§ **WHAT THE TASK REQUIRES**
Every record that follows must be duplicated exactly, with images left out.

[Collected data]
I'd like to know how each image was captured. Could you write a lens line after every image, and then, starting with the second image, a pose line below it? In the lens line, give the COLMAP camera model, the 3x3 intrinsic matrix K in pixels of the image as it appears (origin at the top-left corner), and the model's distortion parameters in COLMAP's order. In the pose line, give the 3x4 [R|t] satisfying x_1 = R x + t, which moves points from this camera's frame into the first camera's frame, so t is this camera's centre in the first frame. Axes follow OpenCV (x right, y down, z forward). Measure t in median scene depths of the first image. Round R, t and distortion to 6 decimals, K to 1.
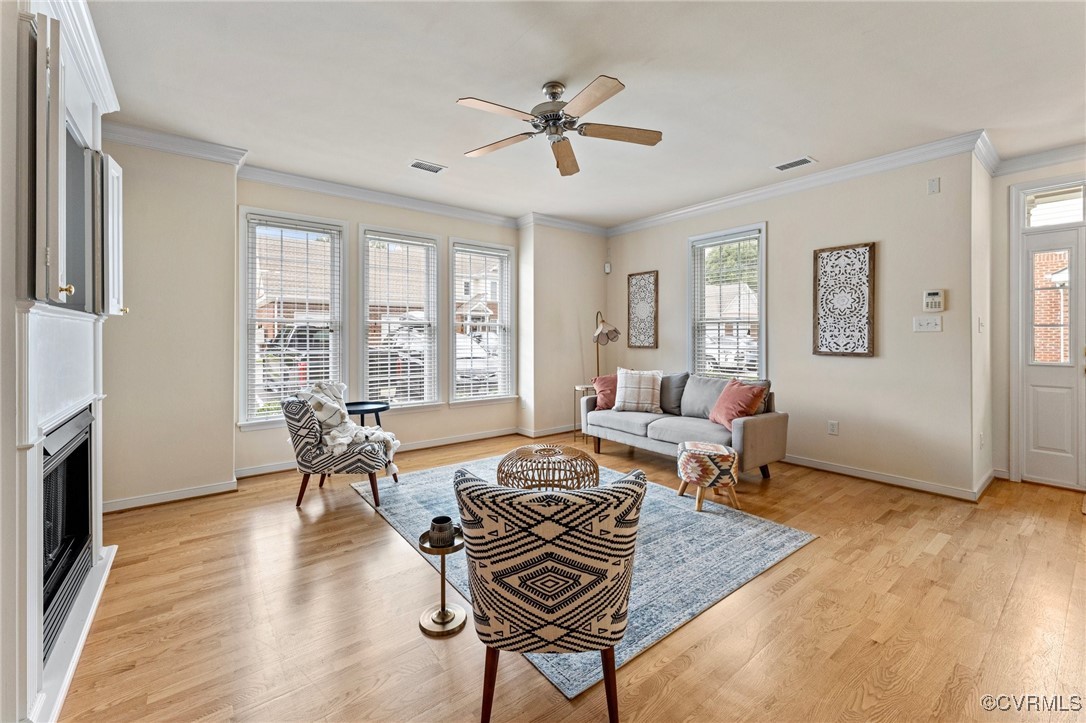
lens RADIAL K [[441.4, 0, 534.9], [0, 441.4, 339.6], [0, 0, 1]] dist [0.000918, 0.000353]
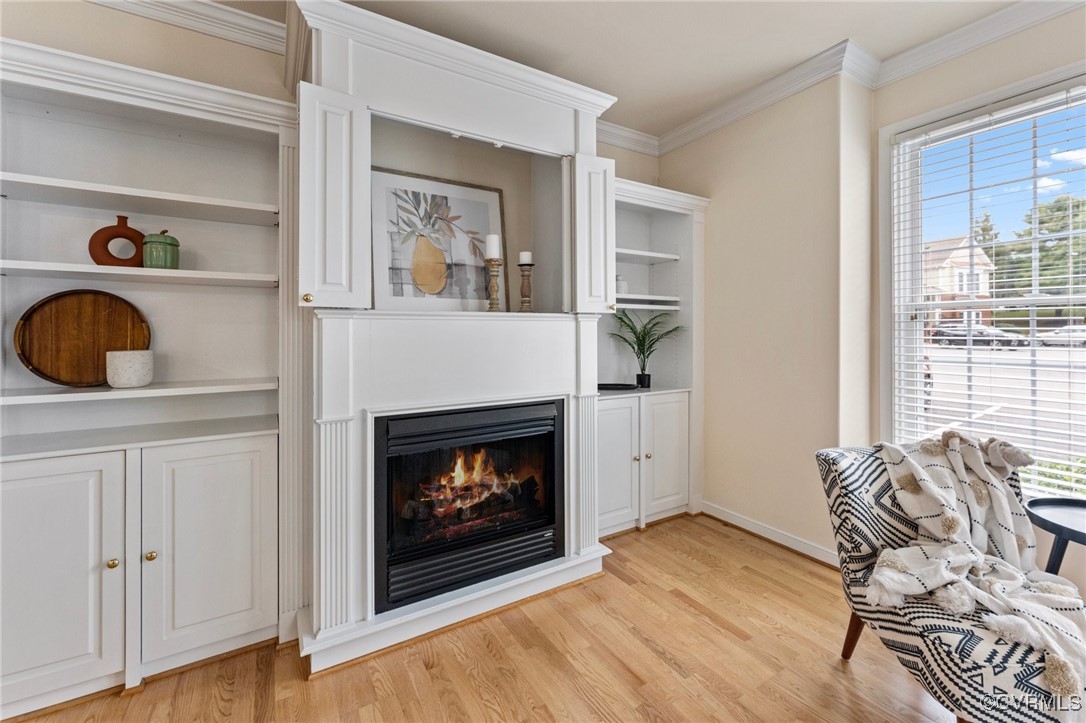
lens RADIAL K [[441.4, 0, 541.2], [0, 441.4, 336.0], [0, 0, 1]] dist [0.000918, 0.000353]
pose [[-0.103672, 0.007025, -0.994587, 0.016427], [-0.002944, 0.999969, 0.007370, -0.005996], [0.994607, 0.003692, -0.103649, 0.512505]]
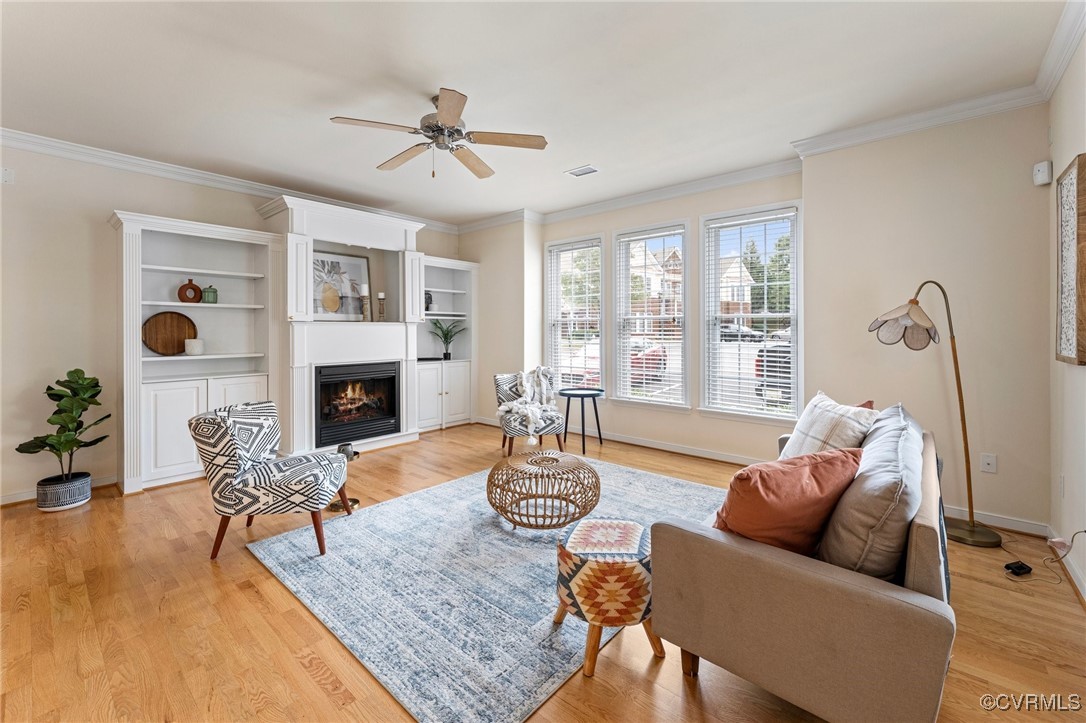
lens RADIAL K [[441.4, 0, 540.9], [0, 441.4, 336.4], [0, 0, 1]] dist [0.000918, 0.000353]
pose [[0.205868, 0.012835, -0.978496, 0.679079], [-0.004363, 0.999916, 0.012198, -0.007982], [0.978570, 0.001758, 0.205906, 0.605405]]
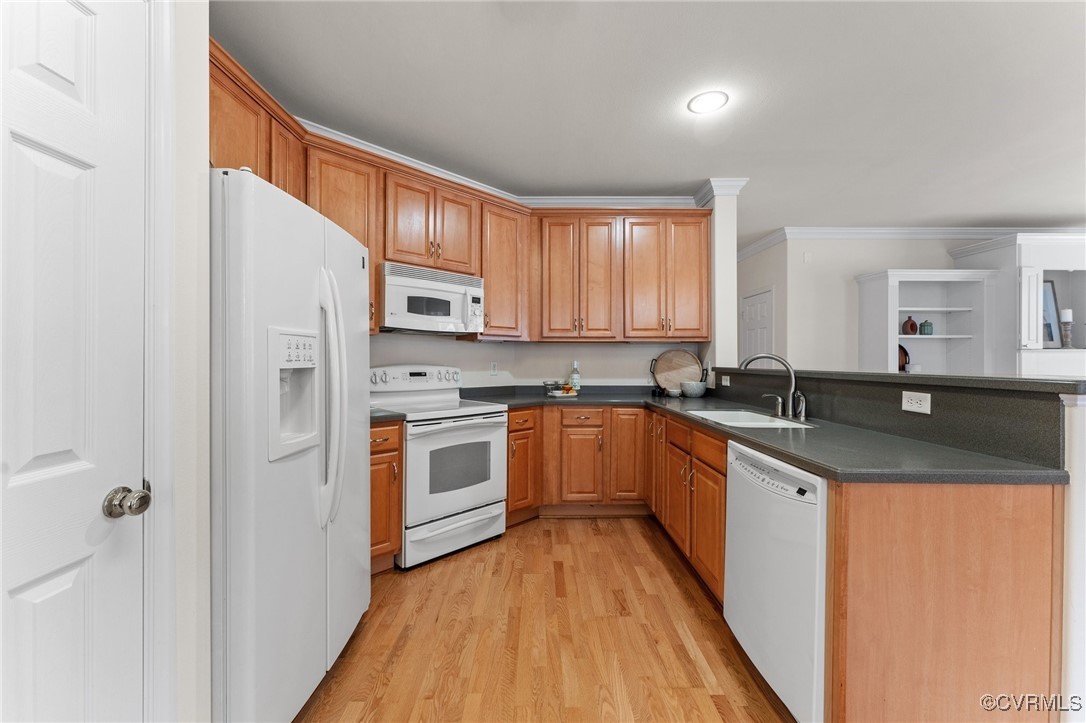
lens RADIAL K [[441.4, 0, 537.5], [0, 441.4, 355.5], [0, 0, 1]] dist [0.000918, 0.000353]
pose [[-0.597326, -0.005271, -0.801981, 1.101670], [-0.006843, 0.999975, -0.001476, -0.003852], [0.801969, 0.004606, -0.597347, 0.010937]]
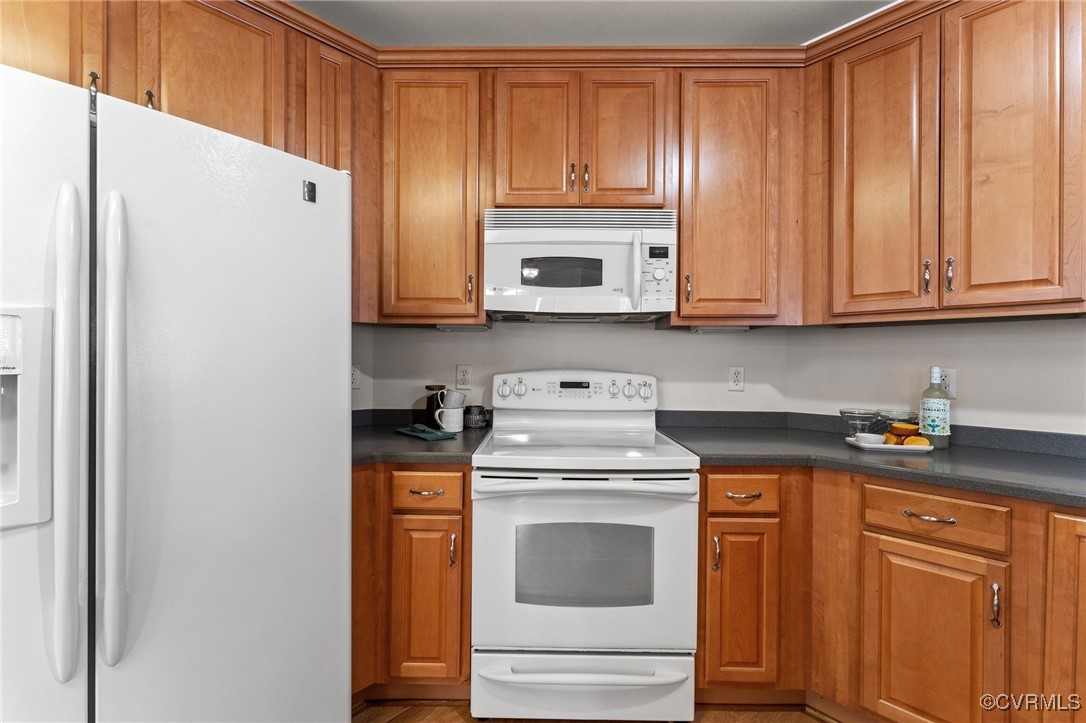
lens RADIAL K [[441.4, 0, 536.6], [0, 441.4, 359.1], [0, 0, 1]] dist [0.000918, 0.000353]
pose [[-0.990899, -0.003424, -0.134563, 0.734061], [-0.004411, 0.999965, 0.007039, -0.002649], [0.134534, 0.007568, -0.990880, -0.131688]]
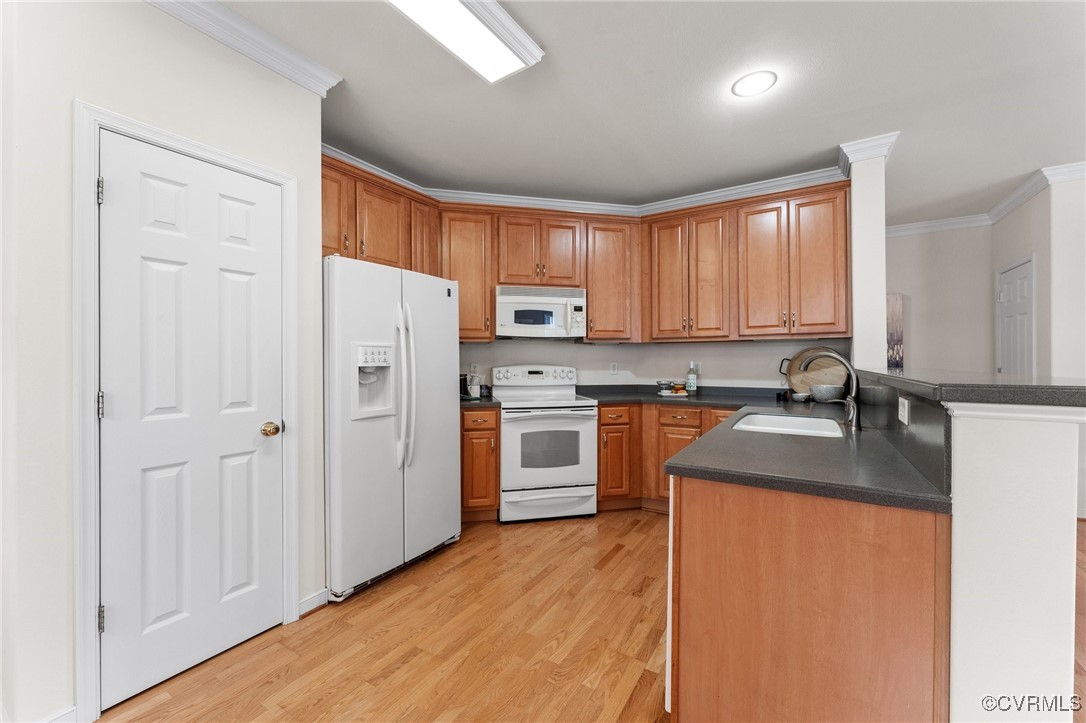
lens RADIAL K [[441.4, 0, 536.6], [0, 441.4, 355.9], [0, 0, 1]] dist [0.000918, 0.000353]
pose [[-0.934420, 0.002338, -0.356166, 0.949018], [0.002619, 0.999997, -0.000307, -0.005796], [0.356164, -0.001219, -0.934423, 0.252083]]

§ **OUTPUT OF THE EXERCISE**
I'd like to know how each image was captured. Could you write a lens line after every image, and then, starting with the second image, a pose line below it? In the lens line, give the COLMAP camera model, the 3x3 intrinsic matrix K in pixels of the image as it appears (origin at the top-left corner), and the model's distortion parameters in COLMAP's order. In the pose line, give the 3x4 [R|t] satisfying x_1 = R x + t, which moves points from this camera's frame into the first camera's frame, so t is this camera's centre in the first frame. Axes follow OpenCV (x right, y down, z forward). Measure t in median scene depths of the first image. Round R, t and distortion to 6 decimals, K to 1.
lens RADIAL K [[441.4, 0, 534.9], [0, 441.4, 339.6], [0, 0, 1]] dist [0.000918, 0.000353]
lens RADIAL K [[441.4, 0, 541.2], [0, 441.4, 336.0], [0, 0, 1]] dist [0.000918, 0.000353]
pose [[-0.103672, 0.007025, -0.994587, 0.016427], [-0.002944, 0.999969, 0.007370, -0.005996], [0.994607, 0.003692, -0.103649, 0.512505]]
lens RADIAL K [[441.4, 0, 540.9], [0, 441.4, 336.4], [0, 0, 1]] dist [0.000918, 0.000353]
pose [[0.205868, 0.012835, -0.978496, 0.679079], [-0.004363, 0.999916, 0.012198, -0.007982], [0.978570, 0.001758, 0.205906, 0.605405]]
lens RADIAL K [[441.4, 0, 537.5], [0, 441.4, 355.5], [0, 0, 1]] dist [0.000918, 0.000353]
pose [[-0.597326, -0.005271, -0.801981, 1.101670], [-0.006843, 0.999975, -0.001476, -0.003852], [0.801969, 0.004606, -0.597347, 0.010937]]
lens RADIAL K [[441.4, 0, 536.6], [0, 441.4, 359.1], [0, 0, 1]] dist [0.000918, 0.000353]
pose [[-0.990899, -0.003424, -0.134563, 0.734061], [-0.004411, 0.999965, 0.007039, -0.002649], [0.134534, 0.007568, -0.990880, -0.131688]]
lens RADIAL K [[441.4, 0, 536.6], [0, 441.4, 355.9], [0, 0, 1]] dist [0.000918, 0.000353]
pose [[-0.934420, 0.002338, -0.356166, 0.949018], [0.002619, 0.999997, -0.000307, -0.005796], [0.356164, -0.001219, -0.934423, 0.252083]]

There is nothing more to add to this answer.